Limitations of the Souza, et al study are related to the structure of the cohort. There is no denominator for this study. No data are given regarding the total number of patients with SLE, the disease duration, SLE-related clinical features, laboratory data, medication given to the patients, type of followup, or other patient characteristics.
This approach does not allow performance of life-table analyses, identification of predictors associated with death, or calculation of SMR. In addition, death as a result of active SLE was not defined and was not considered as a cause of death. This was missed by the authors. The role of disease activity and damage in mortality cannot be determined in this study. Identifying SLE as a primary cause of death is crucial for developing strategies for further improvement in survival of patients with SLE.
That SLE is not recorded in the death certificates of lupus patients is a major concern.
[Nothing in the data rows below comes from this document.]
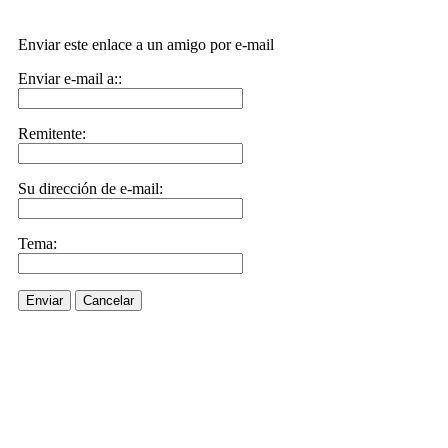
Enviar este enlace a un amigo por e-mail
Enviar e-mail a::
Remitente:
Su dirección de e-mail:
Tema:
Enviar
Cancelar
In a study based on 2 lupus cohorts from North America, SLE was not recorded in 40% of death certificates, mainly among older patients and those without health insurance7. These findings highlight the limitations of vital statistics medical records in the assessment of SLE-related prognosis and epidemiological studies. During the last 2 decades paper-based health records have gradually been replaced by computer-based records. Combining the data of death certificates with those of computer-based health records will allow more accurate analyses.
In summary, despite improvement in survival rates for patients with SLE, the SMR are still 3-fold higher than for the general population. Infections, cardiovascular disease, and end-organ damage remain the major causes of death in SLE. MCD analysis has not been used in SLE. It is relatively new in prognosis studies of patients with rheumatic disease and probably will replace the classic UCD analysis. The MCD method of studying mortality in SLE will identify a better correlation between SLE activity, infection, and chronic diseases, specifically if the analyses are based on death certificates combined with data of lupus clinics or registries collected prospectively.